Nous sommes dans une nouvelle période technologique et géopolitique.
Pour la plupart des élites, le tout-anglais comme langue internationale semblait sans alternative à la fin du 20ᵉ, après l'effondrement de l'URSS et au tout début du 21ᵉ siècle. Dans l'UE des 27, 96,4 % des collégiens lycéens apprennent de l'anglais en 2019 (Monde diplomatique, Manière de voir, n° 186, déc 2022).
Les mutations technologiques et géopolitiques remettent en cause progressivement cet hégémonisme. L'essor de la traduction automatique et des IA permet une traduction, certes encore approximative, mais qui s'améliore rapidement, entre plusieurs centaines de langues, et notamment la trentaine de langues, qui ensemble sont parlées par les deux tiers ou plus de la population mondiale. La géopolitique est bouleversée par les progrès économiques plus rapides de l'Asie, particulièrement des deux géants démographiques, Chine et plus récemment Inde. Le déclenchement de la guerre en Ukraine par Poutine, l'arrivée d'une droite extrême impérialiste au pouvoir aux USA (America first avec Trump), la volonté de Xi Jinping d'annexer Taïwan et d'autres conflits font du monde une nouvelle poudrière.

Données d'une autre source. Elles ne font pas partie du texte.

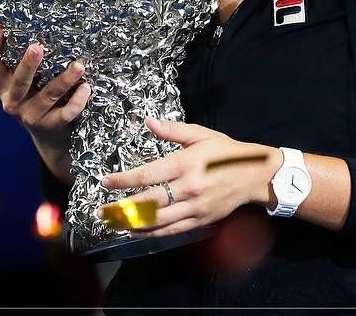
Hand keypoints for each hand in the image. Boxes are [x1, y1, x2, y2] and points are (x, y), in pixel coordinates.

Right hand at [0, 24, 90, 178]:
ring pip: (48, 95)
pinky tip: (86, 88)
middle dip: (28, 64)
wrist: (50, 138)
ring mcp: (30, 115)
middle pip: (19, 82)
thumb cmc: (36, 96)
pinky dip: (77, 101)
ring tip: (78, 66)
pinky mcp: (50, 126)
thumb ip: (22, 60)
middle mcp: (12, 101)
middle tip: (37, 47)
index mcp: (1, 86)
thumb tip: (32, 21)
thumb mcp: (24, 81)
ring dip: (64, 80)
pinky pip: (65, 113)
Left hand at [100, 118, 279, 237]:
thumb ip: (173, 131)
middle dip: (122, 207)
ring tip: (113, 222)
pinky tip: (137, 231)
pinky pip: (172, 230)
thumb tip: (148, 122)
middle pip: (149, 202)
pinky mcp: (201, 220)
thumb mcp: (201, 135)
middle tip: (101, 211)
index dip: (124, 180)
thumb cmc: (225, 152)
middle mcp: (188, 188)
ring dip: (133, 223)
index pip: (148, 174)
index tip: (106, 181)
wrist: (254, 176)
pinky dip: (152, 233)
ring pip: (158, 220)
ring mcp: (195, 207)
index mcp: (186, 164)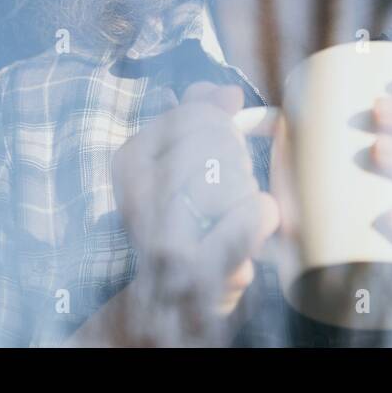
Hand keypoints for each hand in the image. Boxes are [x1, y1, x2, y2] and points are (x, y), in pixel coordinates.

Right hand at [105, 81, 278, 344]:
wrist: (167, 299)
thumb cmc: (180, 219)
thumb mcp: (176, 163)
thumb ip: (198, 116)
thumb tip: (227, 93)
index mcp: (129, 164)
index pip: (195, 115)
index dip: (222, 126)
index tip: (219, 150)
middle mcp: (137, 199)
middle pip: (219, 143)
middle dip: (236, 162)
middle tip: (227, 190)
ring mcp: (166, 237)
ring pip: (238, 177)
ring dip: (247, 194)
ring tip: (230, 216)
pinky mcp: (202, 270)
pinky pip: (255, 214)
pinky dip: (263, 214)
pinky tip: (254, 221)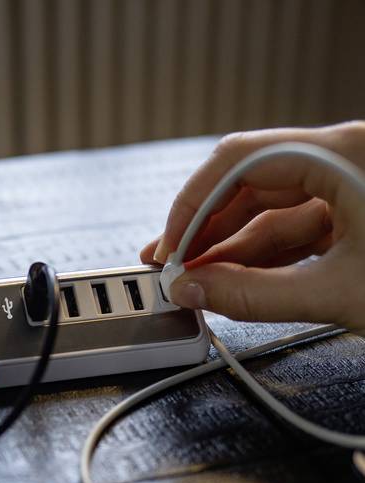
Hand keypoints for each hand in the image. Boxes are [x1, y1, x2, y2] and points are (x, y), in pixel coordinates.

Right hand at [140, 122, 364, 333]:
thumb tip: (193, 290)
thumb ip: (256, 295)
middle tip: (170, 263)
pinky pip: (297, 229)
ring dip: (230, 248)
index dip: (193, 205)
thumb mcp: (337, 293)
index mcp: (347, 154)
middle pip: (252, 184)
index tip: (169, 245)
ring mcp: (352, 185)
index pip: (241, 161)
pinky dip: (263, 256)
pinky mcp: (356, 213)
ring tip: (194, 278)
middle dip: (205, 229)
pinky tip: (232, 278)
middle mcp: (346, 159)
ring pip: (272, 211)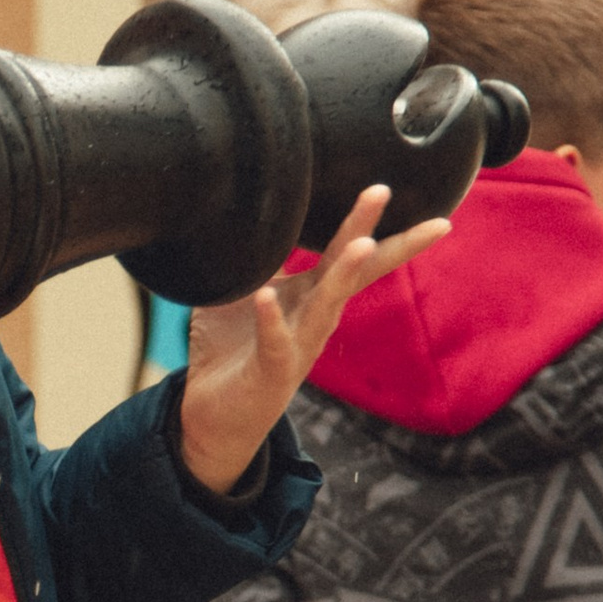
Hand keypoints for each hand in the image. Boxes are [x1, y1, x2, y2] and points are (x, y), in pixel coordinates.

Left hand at [177, 184, 450, 493]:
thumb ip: (253, 258)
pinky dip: (270, 319)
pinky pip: (274, 341)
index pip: (347, 253)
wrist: (213, 414)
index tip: (390, 187)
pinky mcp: (272, 370)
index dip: (368, 223)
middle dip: (380, 238)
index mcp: (310, 294)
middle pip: (354, 272)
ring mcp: (299, 345)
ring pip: (327, 305)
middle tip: (388, 195)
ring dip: (343, 274)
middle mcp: (314, 317)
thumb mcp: (241, 292)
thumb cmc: (232, 348)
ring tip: (362, 243)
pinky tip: (266, 297)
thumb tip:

L'UE, que la grande majorité des Européens veut conserver ou réformer
pour 95% ou plus de l'électorat, mais pas détruire, est prise en étau entre l'agression de Poutine, la volonté de désengagement de la défense de l'UE de Trump et l'agressivité commerciale de la Chine. Le fait de baragouiner un peu d'anglais, la langue et aussi la culture de l'impérialisme dominant, ou de ne pas la parler pour la grande majorité des Européens, ne suffit pas à forger une identité européenne.
La langue internationale auxiliaire esperanto (eo), parlée depuis plus d'un siècle dans plus de 120 pays, a fait ses preuves dans tous les domaines. Son enseignement a été encouragé par la SDN et il est reconnu d'une certaine manière par l'Unesco. Cependant, il repose principalement sur l'activité de bénévoles et n'est que très peu institutionnalisé par les États.
La politique linguistique évolue généralement lentement en se fondant sur des objectifs transitoires progressifs.
L'initiation à l'eo de base est rapide, en commençant par sa grammaire, l'essentiel des 11 premières règles et les 300 premiers radicaux les plus internationaux, quasiment tous européens. C'est l'objectif du MLA (Accélérateur multilingue), à la fois accélérateur de l'étude des langues et, en s'aidant des sites d'apprentissage de l'Eo sur Internet, permettant de parler dix fois plus rapidement une langue internationale. Le MLA peut être adapté à tous les âges. L'eo peut ainsi contribuer à une identité européenne plus démocratique et plus solidaire, davantage nécessaire aujourd'hui.